Une capsule temporelle scellée jusqu’en 2045. 4,1 milliards d’euros investis. 50 GWh de capacité annuelle. A Saragosse, Stellantis et le géant chinois CATL lancent officiellement le chantier de ce qui deviendra la plus grande usine de batteries d’Espagne. Objectif : rendre la mobilité électrique accessible… et réduire la dépendance européenne aux importations asiatiques.
Contemporary Star Energy : un projet industriel de long terme
La coentreprise Contemporary Star Energy, fondée par Stellantis et CATL en juillet dernier suite à un accord stratégique conclu en 2023, vient de poser la première pierre de sa gigafactory à Figueruelas, près de Saragosse. Lors de la cérémonie, les partenaires ont scellé une capsule contenant témoignages et objets symboliques. Elle ne sera ouverte qu’en 2045, inscrivant cette initiative dans le temps long.

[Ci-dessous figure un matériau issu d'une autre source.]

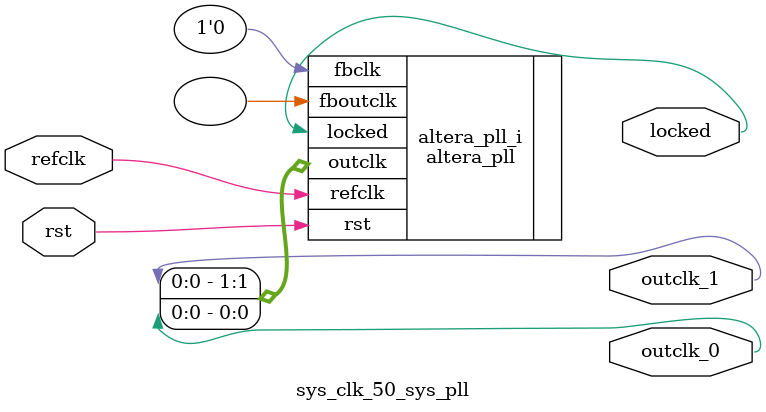
<source format=v>
`timescale 1ns/10ps
module  sys_clk_50_sys_pll(

	// interface 'refclk'
	input wire refclk,

	// interface 'reset'
	input wire rst,

	// interface 'outclk0'
	output wire outclk_0,

	// interface 'outclk1'
	output wire outclk_1,

	// interface 'locked'
	output wire locked
);

	altera_pll #(
		.fractional_vco_multiplier("false"),
		.reference_clock_frequency("50.0 MHz"),
		.operation_mode("direct"),
		.number_of_clocks(2),
		.output_clock_frequency0("50.000000 MHz"),
		.phase_shift0("0 ps"),
		.duty_cycle0(50),
		.output_clock_frequency1("50.000000 MHz"),
		.phase_shift1("-3000 ps"),
		.duty_cycle1(50),
		.output_clock_frequency2("0 MHz"),
		.phase_shift2("0 ps"),
		.duty_cycle2(50),
		.output_clock_frequency3("0 MHz"),
		.phase_shift3("0 ps"),
		.duty_cycle3(50),
		.output_clock_frequency4("0 MHz"),
		.phase_shift4("0 ps"),
		.duty_cycle4(50),
		.output_clock_frequency5("0 MHz"),
		.phase_shift5("0 ps"),
		.duty_cycle5(50),
		.output_clock_frequency6("0 MHz"),
		.phase_shift6("0 ps"),
		.duty_cycle6(50),
		.output_clock_frequency7("0 MHz"),
		.phase_shift7("0 ps"),
		.duty_cycle7(50),
		.output_clock_frequency8("0 MHz"),
		.phase_shift8("0 ps"),
		.duty_cycle8(50),
		.output_clock_frequency9("0 MHz"),
		.phase_shift9("0 ps"),
		.duty_cycle9(50),
		.output_clock_frequency10("0 MHz"),
		.phase_shift10("0 ps"),
		.duty_cycle10(50),
		.output_clock_frequency11("0 MHz"),
		.phase_shift11("0 ps"),
		.duty_cycle11(50),
		.output_clock_frequency12("0 MHz"),
		.phase_shift12("0 ps"),
		.duty_cycle12(50),
		.output_clock_frequency13("0 MHz"),
		.phase_shift13("0 ps"),
		.duty_cycle13(50),
		.output_clock_frequency14("0 MHz"),
		.phase_shift14("0 ps"),
		.duty_cycle14(50),
		.output_clock_frequency15("0 MHz"),
		.phase_shift15("0 ps"),
		.duty_cycle15(50),
		.output_clock_frequency16("0 MHz"),
		.phase_shift16("0 ps"),
		.duty_cycle16(50),
		.output_clock_frequency17("0 MHz"),
		.phase_shift17("0 ps"),
		.duty_cycle17(50),
		.pll_type("General"),
		.pll_subtype("General")
	) altera_pll_i (
		.rst	(rst),
		.outclk	({outclk_1, outclk_0}),
		.locked	(locked),
		.fboutclk	( ),
		.fbclk	(1'b0),
		.refclk	(refclk)
	);
endmodule


</source>
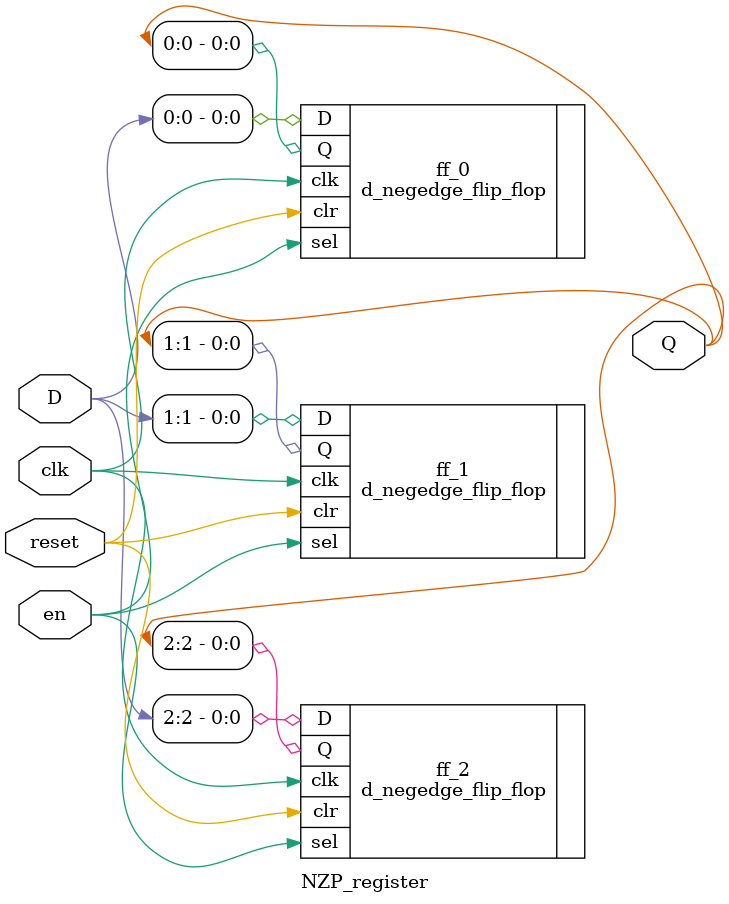
<source format=v>

module NZP_register(D, Q, en, reset, clk);

input en, reset, clk;
input [2:0] D;
output [2:0] Q;

d_negedge_flip_flop ff_0(.clk(clk), .D(D[0]), .sel(en), .Q(Q[0]), .clr(reset));
d_negedge_flip_flop ff_1(.clk(clk), .D(D[1]), .sel(en), .Q(Q[1]), .clr(reset));
d_negedge_flip_flop ff_2(.clk(clk), .D(D[2]), .sel(en), .Q(Q[2]), .clr(reset));

endmodule
</source>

« Aujourd’hui, nous n’inaugurons pas simplement une gigafactory, nous envoyons un message au futur : notre engagement pour l’innovation, la durabilité et la création de valeur partagée », déclare Andy Wu, CEO de Contemporary Star Energy.
L’usine affiche une ambition claire : atteindre 50 gigawattheures de capacité annuelle, de quoi alimenter environ 700 000 véhicules électriques. La production de batteries lithium-fer-phosphate (LFP) démarrera fin 2026, avec une montée en cadence progressive.
La technologie Cell-to-Body au cœur de l’innovation
Le projet intègre des avancées majeures comme le design Cell-to-Body, qui consiste à intégrer directement les cellules dans la structure du véhicule, sans modules intermédiaires. Cette innovation optimise masse, volume et sécurité, tout en réduisant les coûts. Elle équipera déjà des modèles Stellantis comme la Citroën e-C3, la Fiat Grande Panda électrique et l’Opel Frontera.
La production reposera à plus de 80 % sur des énergies renouvelables et adoptera les standards de l’industrie 4.0 : fabrication automatisée, connectée, neutre en carbone.
Un levier économique pour l’Aragon… et des interrogations
Avec un investissement de 4,1 milliards d’euros, la gigafactory promet plus de 4 000 emplois directs et des milliers d’emplois indirects dans l’écosystème local. Le ministre espagnol de l’Industrie, Jordi Hereu, qualifie cette pose de première pierre d' »étape stratégique » pour la transition énergétique et la modernisation industrielle de l’Espagne.
Mais des critiques émergent. Des médias ont suggéré que jusqu’à 2 000 travailleurs chinois pourraient être mobilisés sur le chantier, remplaçant potentiellement des employés locaux. Andy Wu refuse de confirmer ces chiffres, expliquant que les nombres définitifs ne sont pas encore arrêtés.

L’Espagne, terre d’accueil des investissements chinois
L’Espagne s’est montrée relativement ouverte aux investissements chinois, comparée à d’autres pays européens. Le royaume produisait plus de la moitié de son électricité à partir de sources renouvelables l’an dernier, et bénéficie de coûts énergétiques environ 20 % inférieurs à la moyenne européenne. L’usine de Saragosse est soutenue par 300 millions d’euros de fonds de l’UE.
L’Europe face au géant CATL : indépendance ou nouvelle dépendance ?
CATL est le premier fabricant mondial de batteries pour véhicules électriques, fournissant Tesla, BMW et Volkswagen. L’entreprise produit déjà à Erfurt (Allemagne) depuis 2022 et lance une usine à Debrecen (Hongrie). CATL exerce aussi une influence considérable sur la chaîne d’approvisionnement mondiale via d’importants investissements miniers dans le lithium, le nickel et le cobalt, en Chine, Indonésie et Bolivie.
L’ironie ? L’Europe veut réduire sa dépendance aux importations asiatiques… en s’associant avec le leader chinois du secteur. Le projet de Saragosse s’inscrit dans une volonté européenne de constituer un pôle d’innovation compétitif, mais la question du transfert technologique demeure. Comme l’admet le ministre Hereu : « Nous devons apprendre de ceux qui savent le faire ».